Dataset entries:
=== Begin Enclosure ===
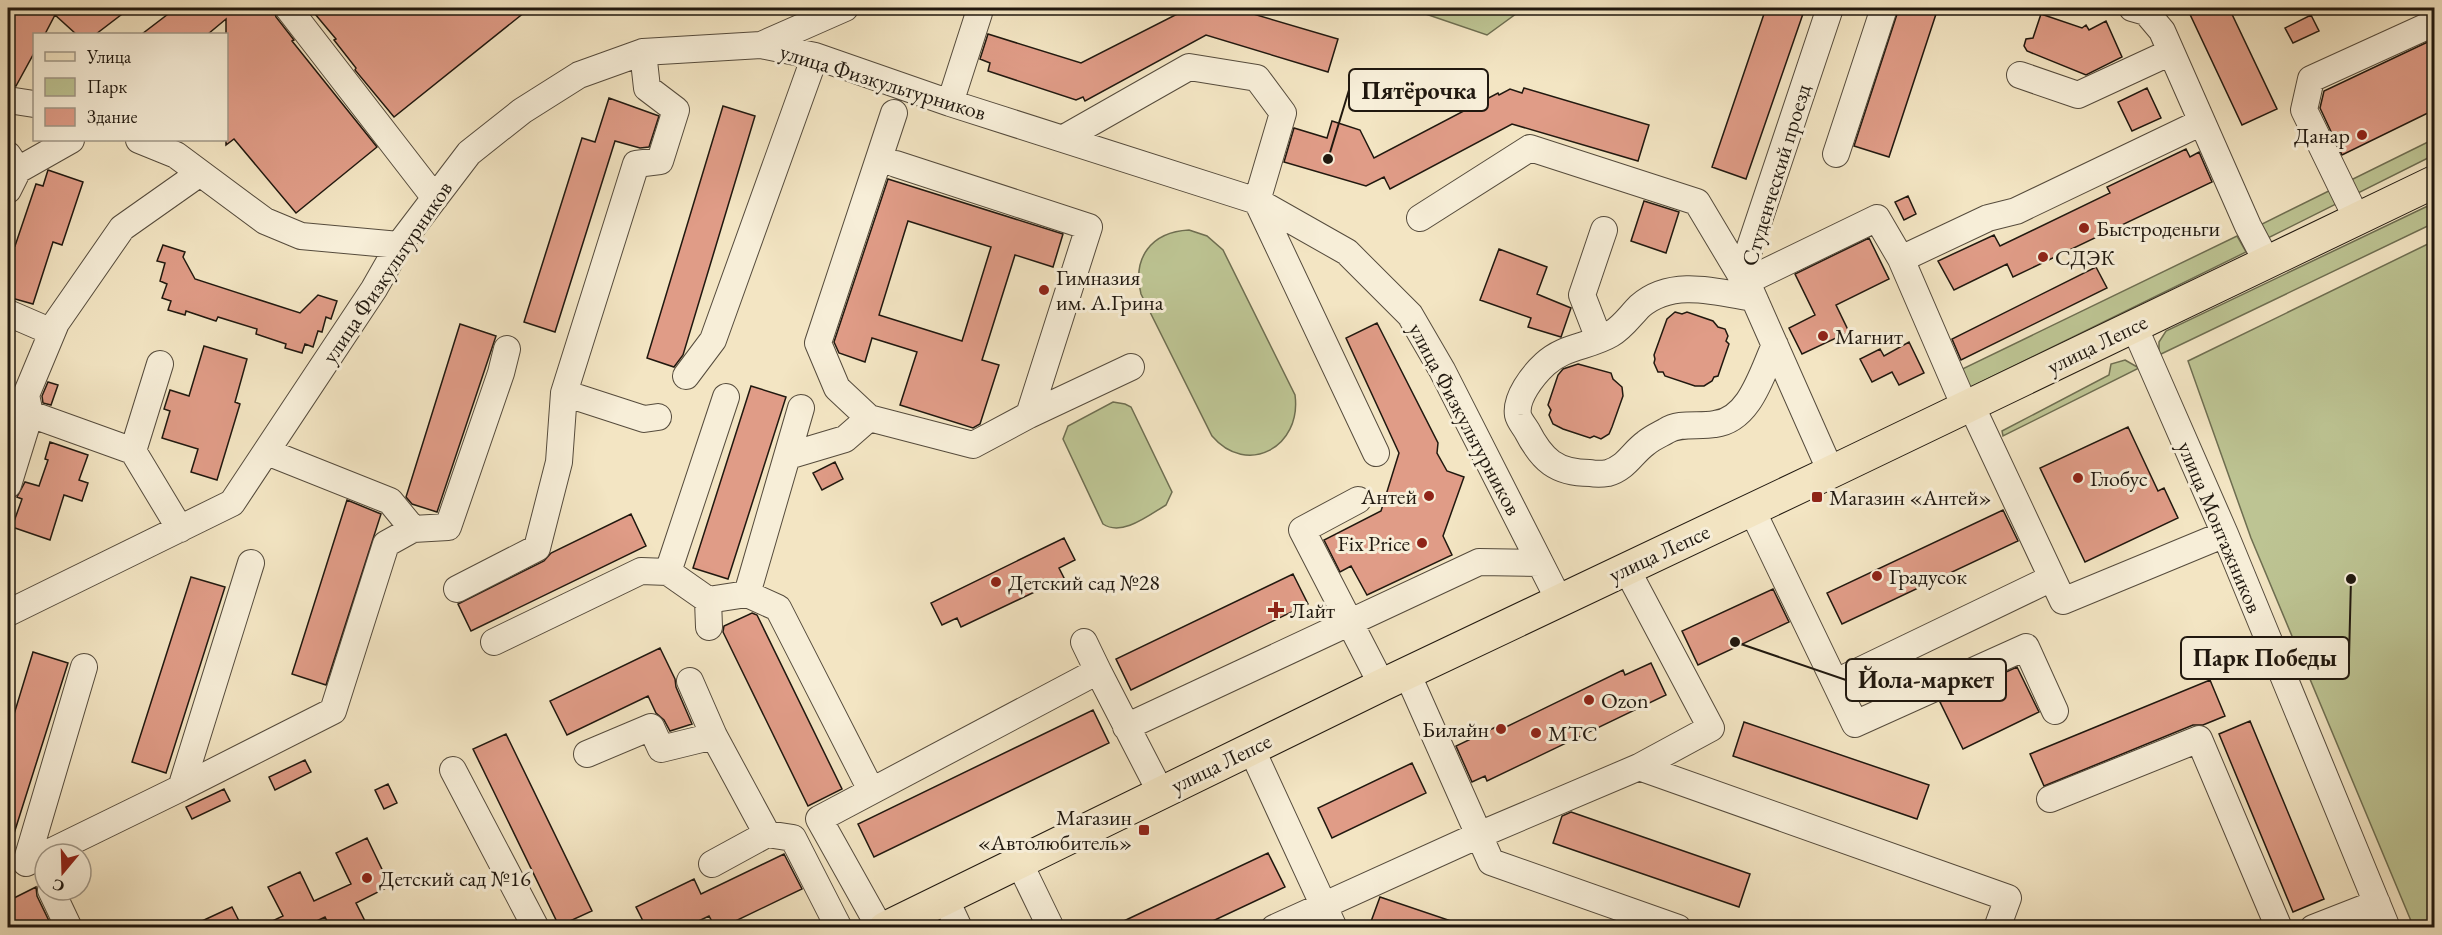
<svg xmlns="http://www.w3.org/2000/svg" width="2442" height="935" font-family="'EB Garamond',serif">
<rect width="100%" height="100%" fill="#f3e5c3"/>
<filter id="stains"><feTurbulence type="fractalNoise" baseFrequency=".00333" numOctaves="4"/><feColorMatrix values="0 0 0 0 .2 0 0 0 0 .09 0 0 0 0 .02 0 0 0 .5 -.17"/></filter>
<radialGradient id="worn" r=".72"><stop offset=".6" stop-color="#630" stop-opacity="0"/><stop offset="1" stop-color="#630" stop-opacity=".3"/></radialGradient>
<path fill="#bdc493" stroke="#6e6e51" stroke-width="1.5" d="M1408,8H1524L1487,35Z
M2434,139V155L2264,240L2258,226Z
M2434,203V223L2159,355V342L2166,331Z
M1189,230L1207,236L1223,250L1295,395C1302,447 1247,477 1212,436L1141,294C1132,258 1151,232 1189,230Z
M2237,236L2246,252L1961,392L1952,374Z
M2434,241V927L2414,928L2251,538L2188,361Z
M2125,360L2139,368L2003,436L2002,431L2109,375L2111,364Z
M1113,402L1125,404L1131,407L1172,492L1166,505C1149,515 1122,537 1103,524L1063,439L1068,426Z"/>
<path fill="#e09c87" stroke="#20180f" stroke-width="1.5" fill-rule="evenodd" d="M8,8H88L96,14L104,8H130L96,34H76L55,15L45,34H34V53L16,86L8,85Z
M176,8H273L276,17L294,40L292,41L377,147L296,213L234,139L226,145V19L208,34H142Z
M310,8H530L394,117L355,70L356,68L334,40L336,39Z
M1189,8H1233L1338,39L1328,72L1206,35L1085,101L1083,97L1076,100L988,71L990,63L980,59L988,34L1081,63Z
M1766,8H1805L1746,179L1712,167Z
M1899,8H1938L1889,157L1854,146Z
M2187,8H2229L2277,109L2242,125Z
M2041,14L2082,28L2086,25L2089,30L2106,21L2122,57L2086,75L2027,51L2024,46L2026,39L2033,38Z
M2311,15L2319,31L2293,43L2285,28Z
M2434,39V110L2342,155L2320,108L2324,91Z
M1524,88L1649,125L1638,161L1512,124L1390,189L1384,177L1366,186L1284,162L1294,128L1327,138L1332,121L1360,130L1374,158L1498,93L1499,95L1510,89L1522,93Z
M2147,88L2161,118L2132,131L2118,102Z
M609,98L659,116L649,147L640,148L615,141L555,332L524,322L582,138L595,142Z
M723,106L755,116L683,355L674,367L647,358Z
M2186,149L2190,157L2199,152L2212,182L2013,277L2007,264L1954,290L1938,261L1994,235L2000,246L2110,193L2107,187Z
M48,170L83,182L62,245L53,242L33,304L8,297V243L15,246L36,184L43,186Z
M888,179L1063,234L1053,267L1015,255L982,360L999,365L980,424L973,428L900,405L917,352L872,338L865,362L839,353L834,342ZM908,221L991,247L962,341L879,315Z
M1908,196L1916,214L1904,220L1895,202Z
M1644,201L1679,212L1666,253L1631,241Z
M1869,238L1889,279L1836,305L1849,332L1802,354L1789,328L1815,315L1795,274Z
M163,245L185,252L183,257L195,279L300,313L318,295L337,301L331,319L326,317L322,332L318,331L313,347L305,344L302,353L285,348L286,344L256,334L257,329L218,317L216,321L186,311L185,315L168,310L171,301L162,298L167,284L160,281L165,263L157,261Z
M1499,249L1547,267L1537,294L1571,308L1561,337L1528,327L1531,318L1480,300Z
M2096,267L2107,288L1961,360L1952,339Z
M1675,312L1682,314L1687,312L1713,321L1718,327L1725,329L1728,336L1726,341L1729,344L1718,376L1714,377L1712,381L1704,386H1695L1665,376L1663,372H1658L1654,363L1655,359L1654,355L1667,319Z
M1377,323L1438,443L1437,453L1447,471L1464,477L1443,536L1452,555L1367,595L1351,566L1340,572L1324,540L1381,511L1399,453L1346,338Z
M460,324L496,336L437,512L412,504L406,497Z
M1909,342L1924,373L1899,385L1892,372L1872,382L1860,359L1880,349L1884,356Z
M204,346L247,359L235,402L240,404L217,480L191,472L198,449L162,438L170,411L164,409L170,390L189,396Z
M1578,364L1611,373L1613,379L1622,387L1623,396L1612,427L1609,434L1601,439L1594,436L1590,438L1563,429L1553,424L1549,415L1551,410L1548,405L1558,375L1563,369Z
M48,382L58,385L51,405L43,403L42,396Z
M751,386L786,397L728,579L693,568Z
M2128,427L2158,491L2164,488L2178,518L2085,562L2040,468Z
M50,442L88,455L79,480L88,483L82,501L64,495L50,540L12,527L22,499L17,497L25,482L39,486L48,460L45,459Z
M835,462L843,479L822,490L813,473Z
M347,500L381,514L326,685L292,674Z
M2003,510L2018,541L1842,624L1827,593Z
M631,514L646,546L471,631L458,604L544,561L551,553Z
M1064,538L1075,560L1059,568L1064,578L961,627L957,618L942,625L931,603Z
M1293,574L1308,604L1131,690L1116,659Z
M191,577L225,587L166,773L132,762Z
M1773,589L1789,622L1698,665L1682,631Z
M752,613L757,615L842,789L808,806L723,632L724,626Z
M660,648L675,679L676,687L692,724L670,731L664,720L656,713L648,696L567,735L550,701Z
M33,652L68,663L11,843H8V734Z
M1651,663L1666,695L1487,781L1485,776L1472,782L1456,746L1502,724L1504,728L1623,670L1625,675Z
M2017,667L2039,712L1963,749L1940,702Z
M2210,680L2225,716L2203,725H2193L2044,786L2030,754Z
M1093,710L1109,743L874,857L858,824Z
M2250,721L2324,899L2293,912L2219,734Z
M1744,722L1929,785L1917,819L1733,756Z
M506,734L592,911L559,926L473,749Z
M305,760L311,772L275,790L269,777Z
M1412,763L1426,793L1332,838L1318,808Z
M388,784L397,803L384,809L375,790Z
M224,789L230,801L192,819L186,807Z
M1571,812L1750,874L1739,907L1553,843L1562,816Z
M367,838L390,886L356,903L368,927H330L325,917L304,927H260L283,916L268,887L300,872L314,901L351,884L336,853Z
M1268,853L1285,887L1200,927H1111Z
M784,854L802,889L723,927H715L709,916L686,927H646L636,907L694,879L701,894Z
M36,887L37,896L52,927H17L8,908V901Z
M1380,897L1463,925V927H1369Z
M232,907L242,927H189Z"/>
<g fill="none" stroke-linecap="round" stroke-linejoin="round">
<defs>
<path id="minor" d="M288,8L435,198
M1830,8L1742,271L1831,472
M2132,8L2146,12L2162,31L2248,226L2267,262
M761,45L845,8
M643,52L647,88L676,110L660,161L636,164L564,393L644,419L658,417
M2020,75L2078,95L2171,52
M8,100L34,104
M950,103L979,13L975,8
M894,113L818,343L837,388L869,418L973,445L1029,415L1089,227L896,164
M1064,138L1189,67L1257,78L1283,113L1257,201L1376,453
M139,140L176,155L265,221L301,236L399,245
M1836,154L1884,8
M8,155L18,170L8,190
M18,170L71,140
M1420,218L1530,148L1697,202L1746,284
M2357,219L2304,110L2311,79L2434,23
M1901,259L1988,218L2016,211L2202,122
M1747,281L1877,218L1901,259L1965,407
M1754,298C1717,292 1672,278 1640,306C1630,316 1623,327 1611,334C1589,347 1564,346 1545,364C1533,375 1515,398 1518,415C1519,420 1524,426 1527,431C1542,460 1556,473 1590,473C1595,474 1602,474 1608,473C1626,468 1632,453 1646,443C1652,438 1659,435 1666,431C1680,422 1698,427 1715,424C1750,420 1762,373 1775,345
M8,313L52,332
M2134,326L2225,534L2387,928
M1599,339L1582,295L1604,230
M686,376L713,340L815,56
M1971,405L2063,601L2225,534
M8,406L133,451L180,529
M801,408L747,594L778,608L871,790
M1029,415L1131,367
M133,451L160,364
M267,452L390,501L413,529
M788,456L845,439L869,418
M8,485L30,414L26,395L56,323L122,228L200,173
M1358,500L1302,530L1382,685
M1752,510L1855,724L2026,647L2055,711
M1626,568L1711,728L1639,767
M668,572L708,600L747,594
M457,589L537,548L559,462L564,393
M708,600L709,627
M8,613L232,503L374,289L399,245L469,153L522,111L579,75L643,52L761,45L815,56L950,103L1257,201L1347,252L1410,315L1442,370L1559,600
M494,642L641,571L668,572L726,397
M1084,642L1098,671
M1407,673L1491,862L1678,928
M690,681L714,736L767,834
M1836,682L2052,578
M1126,727L1479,562L1540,563
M1251,748L1334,928
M587,754L651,727L661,749L714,736
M453,770L536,928
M181,788L333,711L386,544L413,529L448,527L501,373L507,349
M2050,799L2199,739L2279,928
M45,854L26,863L84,667
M46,854L181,788L251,563
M1019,862L1051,928
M712,864L767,834L793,838L839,928
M51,890L69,928
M945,898L959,928
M880,928L819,819L1098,671L1161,793
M1274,928L1479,835L1639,767L2008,898L1997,928
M2313,928L2377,903"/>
<path id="major" d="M885,928L1382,685L1831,472L2434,182"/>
</defs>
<use href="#minor" stroke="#554b3c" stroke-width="28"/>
<use href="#major" stroke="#20180f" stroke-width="34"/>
<use href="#minor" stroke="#f7eed8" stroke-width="26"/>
<use href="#major" stroke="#f3e5c3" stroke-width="32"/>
</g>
<g fill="#8f2418" stroke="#f7eed8" stroke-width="2">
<circle cx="2362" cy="135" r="6"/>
<circle cx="2084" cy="228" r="6"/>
<circle cx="2043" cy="257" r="6"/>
<circle cx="1044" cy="290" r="6"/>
<circle cx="1823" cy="336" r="6"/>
<circle cx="2078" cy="478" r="6"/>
<circle cx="1429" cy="496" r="6"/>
<rect x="1811" y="491" width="12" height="12" rx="3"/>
<circle cx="1422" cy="543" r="6"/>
<circle cx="1877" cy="576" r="6"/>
<circle cx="996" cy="582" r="6"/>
<path d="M1273 601h6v6h6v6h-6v6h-6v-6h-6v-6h6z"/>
<circle cx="1589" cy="700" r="6"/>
<circle cx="1501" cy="729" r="6"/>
<circle cx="1536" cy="733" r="6"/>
<rect x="1138" y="824" width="12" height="12" rx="3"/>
<circle cx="367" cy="878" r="6"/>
</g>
<g text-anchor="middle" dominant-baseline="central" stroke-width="6" stroke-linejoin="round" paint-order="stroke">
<g font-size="22" fill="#20180f" stroke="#f7eed8">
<text transform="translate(883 82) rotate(17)">улица Физкультурников</text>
<text transform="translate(1776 175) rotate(-73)">Студенческий проезд</text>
<text transform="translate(387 272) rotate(-56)">улица Физкультурников</text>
<text transform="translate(2097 344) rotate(-26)">улица Лепсе</text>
<text transform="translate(1465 419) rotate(62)">улица Физкультурников</text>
<text transform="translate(2220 527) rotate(67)">улица Монтажников</text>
<text transform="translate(1659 553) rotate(-25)">улица Лепсе</text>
<text transform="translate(1221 763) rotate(-26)">улица Лепсе</text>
</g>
<g font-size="22" fill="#20180f" stroke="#f7eed8" text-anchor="start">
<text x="2350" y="135" text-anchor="end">Данар</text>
<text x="2096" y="228">Быстроденьги</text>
<text x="2055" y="257">СДЭК</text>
<text x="1056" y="277">Гимназия<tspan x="1056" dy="25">им. А.Грина</tspan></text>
<text x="1835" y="336">Магнит</text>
<text x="2090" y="478">Глобус</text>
<text x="1417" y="496" text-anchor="end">Антей</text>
<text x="1829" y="497">Магазин «Антей»</text>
<text x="1410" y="543" text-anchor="end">Fix Price</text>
<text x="1889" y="576">Градусок</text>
<text x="1008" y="582">Детский сад №28</text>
<text x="1290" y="610">Лайт</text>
<text x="1601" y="700">Ozon</text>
<text x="1489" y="729" text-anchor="end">Билайн</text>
<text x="1548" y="733">МТС</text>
<text x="1132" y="817" text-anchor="end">Магазин<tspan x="1132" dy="25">«Автолюбитель»</tspan></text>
<text x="379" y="878">Детский сад №16</text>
</g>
</g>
<path fill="none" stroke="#20180f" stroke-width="2" d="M1328 159L1349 90M2351 579L2349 658M1735 642L1846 680"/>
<g fill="#20180f" stroke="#f7eed8" stroke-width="2">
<circle cx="1328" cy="159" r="6"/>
<circle cx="2351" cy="579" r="6"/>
<circle cx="1735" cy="642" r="6"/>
</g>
<g fill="#f7eed8" stroke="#20180f" stroke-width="2">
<rect x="1349" y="69" width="139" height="42" rx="6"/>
<rect x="2181" y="637" width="168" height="42" rx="6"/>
<rect x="1846" y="659" width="160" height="42" rx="6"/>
</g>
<g font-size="24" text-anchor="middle" font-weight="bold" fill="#20180f">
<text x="1419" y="99">Пятёрочка</text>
<text x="2265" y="666">Парк Победы</text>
<text x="1926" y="688">Йола-маркет</text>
</g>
<rect width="2442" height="935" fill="none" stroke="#f3e5c3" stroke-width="30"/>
<rect x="9" y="9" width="2424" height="917" fill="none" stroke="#20180f" stroke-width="3"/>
<rect x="15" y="15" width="2412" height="905" fill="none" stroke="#20180f" stroke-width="1.5"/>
<rect x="33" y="33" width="195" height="108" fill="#f7eed8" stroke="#a19888" stroke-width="1.5"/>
<rect x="45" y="52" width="30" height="9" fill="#f3e5c3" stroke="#a19888" stroke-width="1.5"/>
<text x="87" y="63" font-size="18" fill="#20180f">Улица</text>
<rect x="45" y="78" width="30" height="18" fill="#bdc493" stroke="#a19888" stroke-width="1.5"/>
<text x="87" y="93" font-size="18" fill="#20180f">Парк</text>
<rect x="45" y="108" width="30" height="18" fill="#e09c87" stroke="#a19888" stroke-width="1.5"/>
<text x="87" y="123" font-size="18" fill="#20180f">Здание</text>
<g transform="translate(63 872) rotate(199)"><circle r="28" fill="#f7eed8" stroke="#a19888" stroke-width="1.5"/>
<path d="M0-4.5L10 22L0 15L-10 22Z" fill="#8f2418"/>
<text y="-9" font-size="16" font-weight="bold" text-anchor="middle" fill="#20180f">С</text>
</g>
<rect width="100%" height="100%" filter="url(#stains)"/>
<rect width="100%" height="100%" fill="url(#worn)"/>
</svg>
=== End Enclosure ===
ABOUT THIS TASK:
Each line above that holds the string "weight" should be copied and shown.

SOLUTION TO THIS EXERCISE:
<g font-size="24" text-anchor="middle" font-weight="bold" fill="#20180f">
<text y="-9" font-size="16" font-weight="bold" text-anchor="middle" fill="#20180f">С</text>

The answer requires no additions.